Hoje vivemos no mundo do crédito, goza-se hoje e paga-se quando puder. As marcas destas instituições passam a estar associadas ao prazer imediato e cotidiano. Sugerem que ninguém precisa se ocupar do dinheiro. O banco é o seu banco. O banco é você, seu nome está na marca, o objetivo é preencher o seu universo, seu dia a dia feliz com amigos ou com sua família. Faz-se acreditar que há uma entidade abstrata que o protege, com um pedaço de plástico tudo podemos. Observem a leveza do logotipo atual do Bradesco e seu símbolo que num instante protege seu filho alegre num balanço e em outro garante o mundo de qualquer dano. Em empresas de crédito como o Mastercard a operação é clara. Por sobreposições o símbolo – intercessão de dois círculos, representado de forma semelhante a um gráfico escolar de conjuntos, a priori vazios e sem sentido – é associado a outras imagens, inscrevendo o ideal de liberdade e prazer. A forma esvaziada de significados deixa-se associar a qualquer contexto mundano. O status do ato de consumir: duas barracas de praia, duas bolas de sorvete, um par de pés pro alto vestidos confortavelmente com sandálias, duas cabeças que se tocam.

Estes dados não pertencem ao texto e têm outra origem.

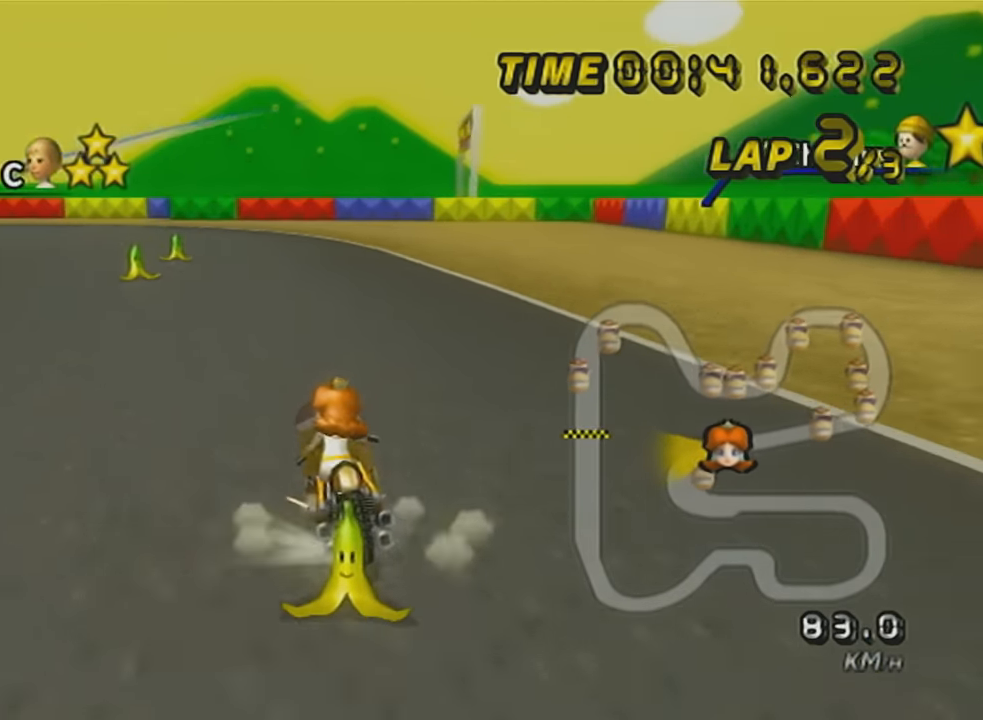
{"buttons": ["A", "R1"], "left_stick": "left", "events": [[17, "left_stick", "left"]]}
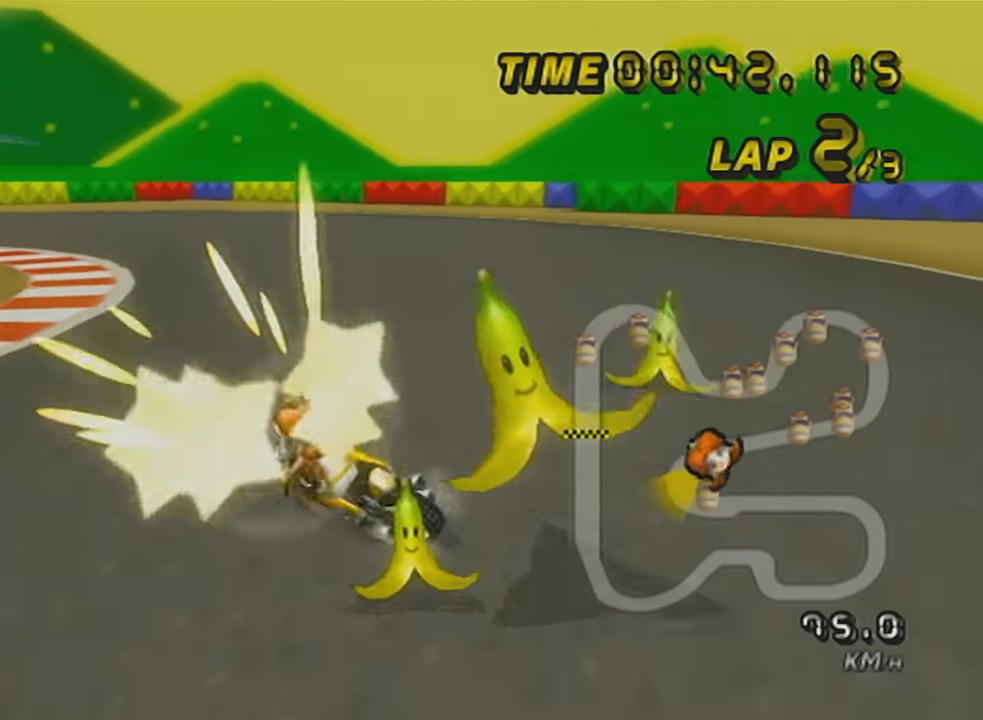
{"buttons": ["A"], "left_stick": "left", "events": [[117, "R1", "up"]]}
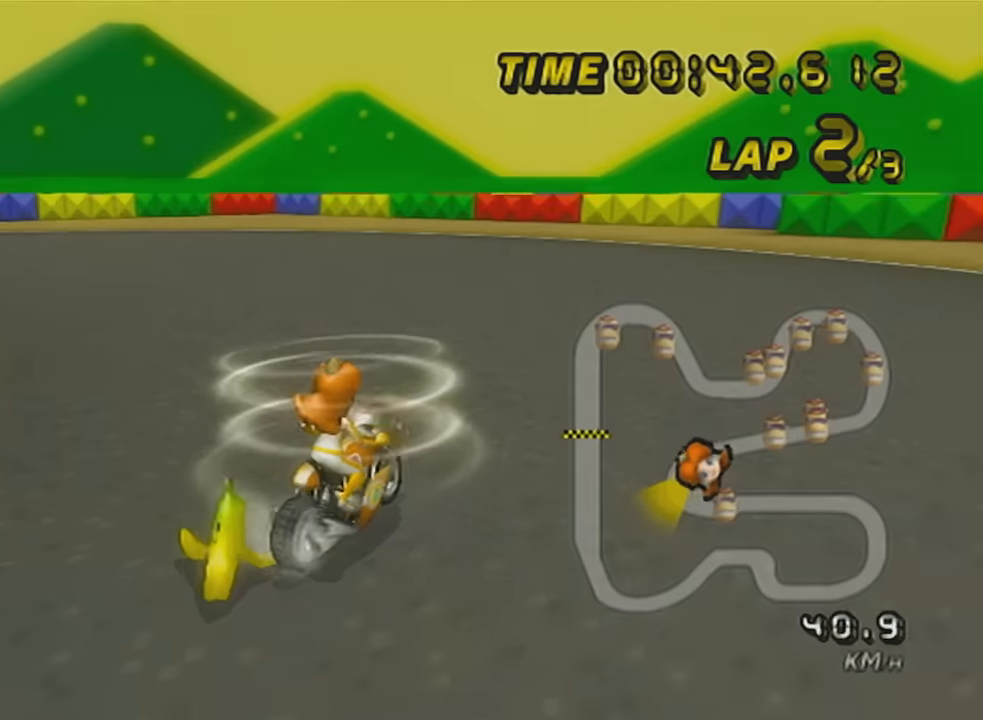
{"buttons": ["A", "X"], "left_stick": "left", "events": [[50, "X", "down"]]}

Não se trata mais de um sistema de identidade visual, no sentido de pré-determinar o uso da marca e as regras estritas de inscrição, mas sua inserção no cotidiano e no inconsciente.


23
Jan 08

E logo a Vale!

Embora já amplamente discutida a questão da nova marca da Vale gostaria de tecer algumas observações a respeito. Muito se falou sobre a grande semelhança gráfica entre os símbolos da Viteli (uma fábrica de calçados do interior de São Paulo) e da Vale (uma gigantesca empresa de mineração). Notou-se também a coincidência ente as cores do Banco Real e da nova marca da Vale, projetos estes, aliás, desenvolvidos pelo mesmo escritório. Plágio? Agentes da Viteli ameaçam processar a Vale alegando justamente isso. Intenção que, penso eu, eles não levarão adiante. Apenas aproveitam a grande oportunidade de se veicularem na mídia, fato que até então estava fora do alcance da marca. Com isso, temos a oportunidade de assistir defesas constrangidas dos representantes da Vale e, nos divertir com elas.

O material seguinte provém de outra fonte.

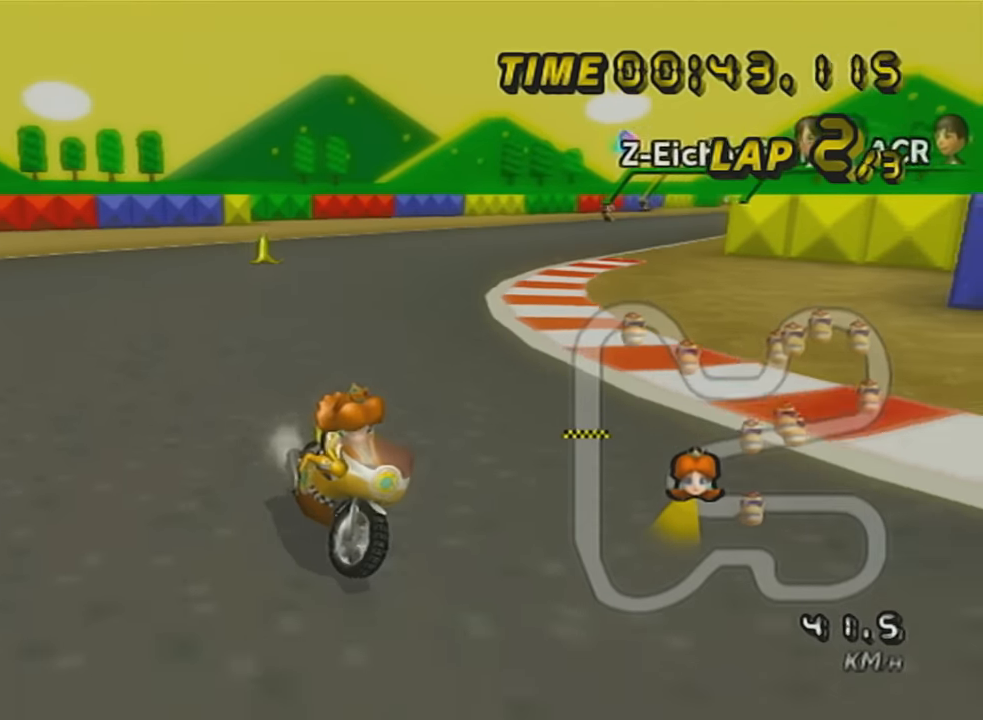
{"buttons": ["A", "R1"], "left_stick": "left", "events": [[17, "X", "up"], [17, "left_stick", "center"], [167, "R1", "down"], [167, "left_stick", "left"]]}
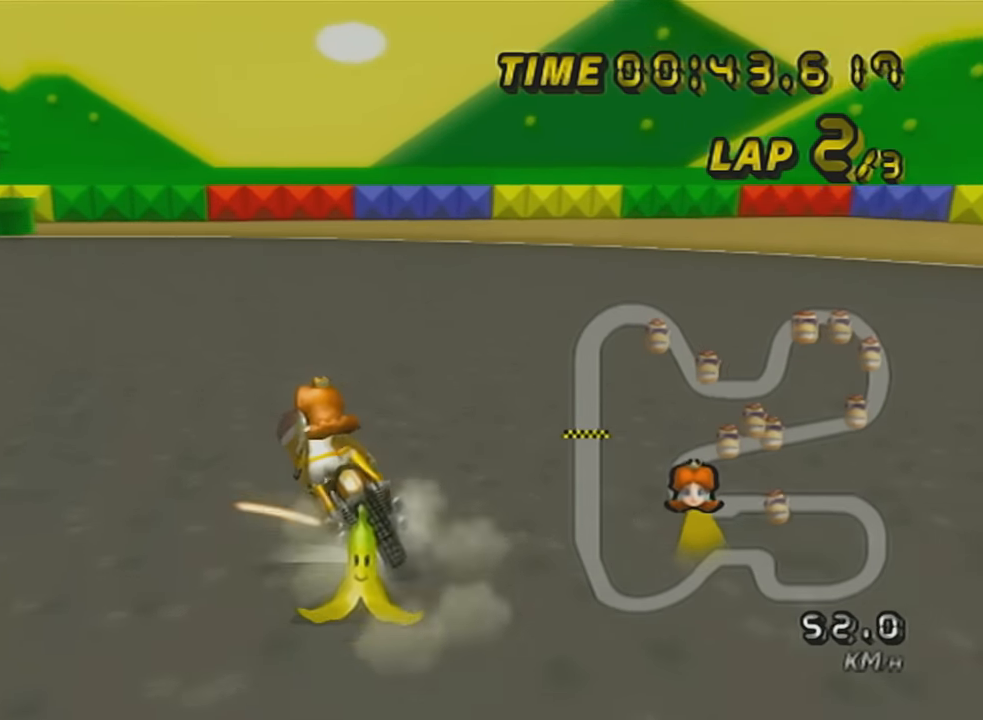
{"buttons": ["A", "R1"], "left_stick": "left", "events": []}
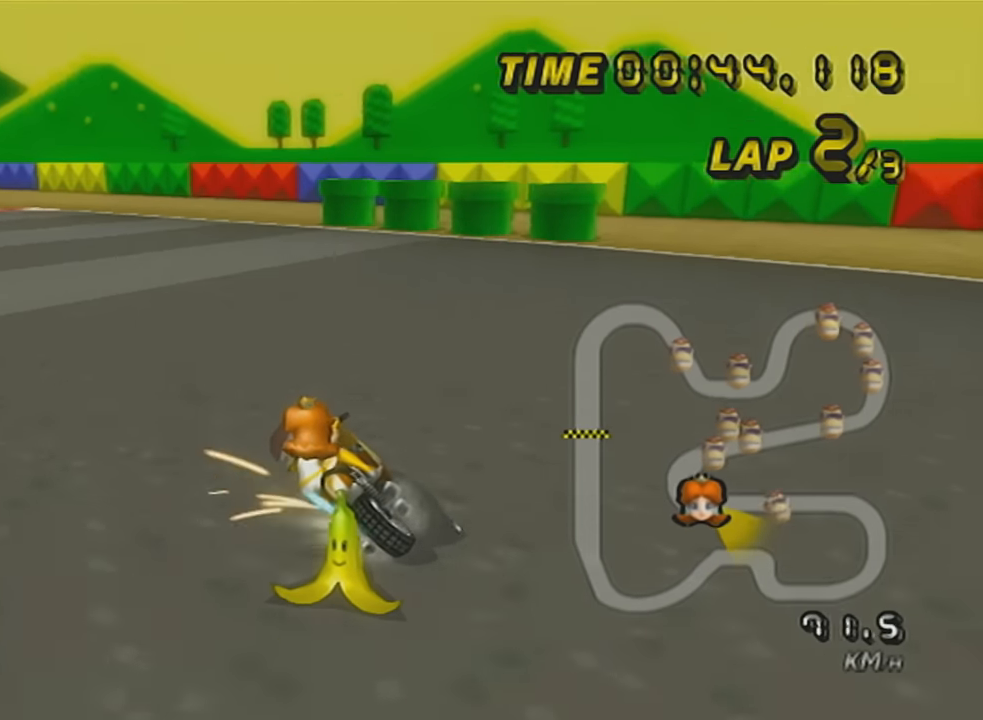
{"buttons": ["A", "R1"], "left_stick": "left", "events": []}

Mas não se trata de plágio, acredito que os idealizadores da identidade visual da Vale nem conhecessem a marca da Viteli e nem mesmo estão obrigados a isso. O problema é outro.

Hoje a concepção do símbolo de uma empresa não procura necessariamente relacionar-se ao objeto ou ao seu produto. Não se trata mais de dizer o produto, mas fazer o símbolo fluir no universo do consumidor. Para tanto, define-se a marca a partir de um discurso que deve ganhar poder de convencimento através da mídia. Até ai tudo bem! O problema é que não se particulariza os discursos. Eles não são nem mesmo problematizados, adota-se o que já está pautado pela própria mídia. Ela já nos diz como pensar ou o que dizer. Vide os manuais de procedimentos e/ou auto-ajuda que assolam as livrarias. A pretexto de auxilio à vida tudo é sintetizado a dez mandamentos e a sete pecados. E, proceda!

Voltemos ao caso da Vale. O caráter gráfico de sua antiga marca respondia ao que ela produzia e vendia. Houve um tempo em que empresas como a Vale orgulhavam-se de sua atividade e seu porte. Indústrias eram elementos centrais nas cidades e, se fosse possível, postavam-se ao lado da catedral. Hoje as cidades fundam-se nos serviços. Deste modo as indústrias devem desaparecer dos grandes centros e fazer-se aparecer pelos serviços que presta a comunidade através de ações tidas como “politicamente corretas”. O que, pelo discurso em pauta, implica no caráter ecológico e na tutela da cultura. Daí então o novo símbolo da mineradora: a redução do nome pela inicial contendo o verde vale. A mineradora representa em seu símbolo aquilo que ela devora, caso irônico de forma-conteúdo.

A marca, pelos novos preceitos, não deve revelar a atividade produtiva das empresas, sua real ação sobre o mundo. A função das imagens produzidas hoje é velar o acesso direto ao mundo e nos induzir, sem crítica, a consumir um discurso publicitário. Na verdade não se opera por imagens, elas até nos faltam, mas por clichês. O indubitável discurso é que faz com que uma mineradora tenha a mesma face gráfica de uma fábrica de sapatos e as cores de um banco. Vale rever!